Devuelve todas las líneas de los ítems sin cambiar nada.

::::

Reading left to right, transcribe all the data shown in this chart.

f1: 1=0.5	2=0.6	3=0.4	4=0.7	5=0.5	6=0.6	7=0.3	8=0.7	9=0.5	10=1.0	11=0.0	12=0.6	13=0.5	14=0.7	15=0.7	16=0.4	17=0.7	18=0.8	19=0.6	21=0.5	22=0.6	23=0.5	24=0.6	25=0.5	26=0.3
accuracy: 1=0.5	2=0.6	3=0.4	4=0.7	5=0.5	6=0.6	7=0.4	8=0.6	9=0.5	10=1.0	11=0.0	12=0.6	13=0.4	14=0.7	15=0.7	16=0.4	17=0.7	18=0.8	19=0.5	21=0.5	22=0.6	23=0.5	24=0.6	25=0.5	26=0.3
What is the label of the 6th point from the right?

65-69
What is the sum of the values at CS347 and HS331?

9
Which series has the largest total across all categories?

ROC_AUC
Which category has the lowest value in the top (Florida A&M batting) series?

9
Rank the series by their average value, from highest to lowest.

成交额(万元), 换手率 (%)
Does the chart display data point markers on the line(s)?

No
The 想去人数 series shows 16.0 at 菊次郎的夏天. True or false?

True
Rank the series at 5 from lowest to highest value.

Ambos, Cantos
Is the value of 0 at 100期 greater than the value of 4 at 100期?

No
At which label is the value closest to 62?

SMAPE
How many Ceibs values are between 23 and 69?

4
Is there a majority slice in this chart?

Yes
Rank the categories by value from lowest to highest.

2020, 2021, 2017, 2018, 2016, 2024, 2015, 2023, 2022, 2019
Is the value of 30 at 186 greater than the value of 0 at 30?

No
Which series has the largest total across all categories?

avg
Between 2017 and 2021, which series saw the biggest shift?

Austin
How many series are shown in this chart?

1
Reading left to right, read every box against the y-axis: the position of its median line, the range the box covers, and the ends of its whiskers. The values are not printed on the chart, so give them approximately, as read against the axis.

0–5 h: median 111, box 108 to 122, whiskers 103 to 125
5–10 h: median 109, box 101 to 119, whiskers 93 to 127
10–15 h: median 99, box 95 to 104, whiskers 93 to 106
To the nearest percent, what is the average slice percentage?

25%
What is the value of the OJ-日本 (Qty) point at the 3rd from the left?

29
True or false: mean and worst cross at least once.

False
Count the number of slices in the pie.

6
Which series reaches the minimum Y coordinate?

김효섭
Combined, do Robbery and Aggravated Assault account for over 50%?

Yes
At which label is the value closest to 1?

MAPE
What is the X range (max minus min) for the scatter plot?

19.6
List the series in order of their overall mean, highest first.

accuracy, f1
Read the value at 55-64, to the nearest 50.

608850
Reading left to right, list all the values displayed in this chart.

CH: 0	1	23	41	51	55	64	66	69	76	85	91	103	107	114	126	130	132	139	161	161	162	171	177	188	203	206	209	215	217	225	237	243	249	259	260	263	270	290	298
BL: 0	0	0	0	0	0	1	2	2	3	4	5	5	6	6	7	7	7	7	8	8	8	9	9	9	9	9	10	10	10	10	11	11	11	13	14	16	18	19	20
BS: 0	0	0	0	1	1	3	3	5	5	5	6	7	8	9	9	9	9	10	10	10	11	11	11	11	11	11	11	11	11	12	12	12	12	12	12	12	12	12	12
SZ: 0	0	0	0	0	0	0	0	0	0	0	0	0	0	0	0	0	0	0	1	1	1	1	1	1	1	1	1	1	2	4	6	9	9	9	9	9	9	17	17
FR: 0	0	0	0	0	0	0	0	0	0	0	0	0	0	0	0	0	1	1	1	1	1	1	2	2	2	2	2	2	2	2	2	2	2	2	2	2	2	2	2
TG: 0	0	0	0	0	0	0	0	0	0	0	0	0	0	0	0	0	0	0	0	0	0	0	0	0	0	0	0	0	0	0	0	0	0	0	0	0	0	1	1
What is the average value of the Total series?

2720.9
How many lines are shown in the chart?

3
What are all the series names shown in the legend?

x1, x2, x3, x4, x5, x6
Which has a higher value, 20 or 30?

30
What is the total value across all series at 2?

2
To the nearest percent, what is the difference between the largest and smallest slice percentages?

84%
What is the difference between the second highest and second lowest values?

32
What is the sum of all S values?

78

::::

#### Respuesta
Reading left to right, transcribe all the data shown in this chart.

f1: 1=0.5	2=0.6	3=0.4	4=0.7	5=0.5	6=0.6	7=0.3	8=0.7	9=0.5	10=1.0	11=0.0	12=0.6	13=0.5	14=0.7	15=0.7	16=0.4	17=0.7	18=0.8	19=0.6	21=0.5	22=0.6	23=0.5	24=0.6	25=0.5	26=0.3
accuracy: 1=0.5	2=0.6	3=0.4	4=0.7	5=0.5	6=0.6	7=0.4	8=0.6	9=0.5	10=1.0	11=0.0	12=0.6	13=0.4	14=0.7	15=0.7	16=0.4	17=0.7	18=0.8	19=0.5	21=0.5	22=0.6	23=0.5	24=0.6	25=0.5	26=0.3
What is the label of the 6th point from the right?

65-69
What is the sum of the values at CS347 and HS331?

9
Which series has the largest total across all categories?

ROC_AUC
Which category has the lowest value in the top (Florida A&M batting) series?

9
Rank the series by their average value, from highest to lowest.

成交额(万元), 换手率 (%)
Does the chart display data point markers on the line(s)?

No
The 想去人数 series shows 16.0 at 菊次郎的夏天. True or false?

True
Rank the series at 5 from lowest to highest value.

Ambos, Cantos
Is the value of 0 at 100期 greater than the value of 4 at 100期?

No
At which label is the value closest to 62?

SMAPE
How many Ceibs values are between 23 and 69?

4
Is there a majority slice in this chart?

Yes
Rank the categories by value from lowest to highest.

2020, 2021, 2017, 2018, 2016, 2024, 2015, 2023, 2022, 2019
Is the value of 30 at 186 greater than the value of 0 at 30?

No
Which series has the largest total across all categories?

avg
Between 2017 and 2021, which series saw the biggest shift?

Austin
How many series are shown in this chart?

1
Reading left to right, read every box against the y-axis: the position of its median line, the range the box covers, and the ends of its whiskers. The values are not printed on the chart, so give them approximately, as read against the axis.

0–5 h: median 111, box 108 to 122, whiskers 103 to 125
5–10 h: median 109, box 101 to 119, whiskers 93 to 127
10–15 h: median 99, box 95 to 104, whiskers 93 to 106
To the nearest percent, what is the average slice percentage?

25%
What is the value of the OJ-日本 (Qty) point at the 3rd from the left?

29
True or false: mean and worst cross at least once.

False
Count the number of slices in the pie.

6
Which series reaches the minimum Y coordinate?

김효섭
Combined, do Robbery and Aggravated Assault account for over 50%?

Yes
At which label is the value closest to 1?

MAPE
What is the X range (max minus min) for the scatter plot?

19.6
List the series in order of their overall mean, highest first.

accuracy, f1
Read the value at 55-64, to the nearest 50.

608850
Reading left to right, list all the values displayed in this chart.

CH: 0	1	23	41	51	55	64	66	69	76	85	91	103	107	114	126	130	132	139	161	161	162	171	177	188	203	206	209	215	217	225	237	243	249	259	260	263	270	290	298
BL: 0	0	0	0	0	0	1	2	2	3	4	5	5	6	6	7	7	7	7	8	8	8	9	9	9	9	9	10	10	10	10	11	11	11	13	14	16	18	19	20
BS: 0	0	0	0	1	1	3	3	5	5	5	6	7	8	9	9	9	9	10	10	10	11	11	11	11	11	11	11	11	11	12	12	12	12	12	12	12	12	12	12
SZ: 0	0	0	0	0	0	0	0	0	0	0	0	0	0	0	0	0	0	0	1	1	1	1	1	1	1	1	1	1	2	4	6	9	9	9	9	9	9	17	17
FR: 0	0	0	0	0	0	0	0	0	0	0	0	0	0	0	0	0	1	1	1	1	1	1	2	2	2	2	2	2	2	2	2	2	2	2	2	2	2	2	2
TG: 0	0	0	0	0	0	0	0	0	0	0	0	0	0	0	0	0	0	0	0	0	0	0	0	0	0	0	0	0	0	0	0	0	0	0	0	0	0	1	1
What is the average value of the Total series?

2720.9
How many lines are shown in the chart?

3
What are all the series names shown in the legend?

x1, x2, x3, x4, x5, x6
Which has a higher value, 20 or 30?

30
What is the total value across all series at 2?

2
To the nearest percent, what is the difference between the largest and smallest slice percentages?

84%
What is the difference between the second highest and second lowest values?

32
What is the sum of all S values?

78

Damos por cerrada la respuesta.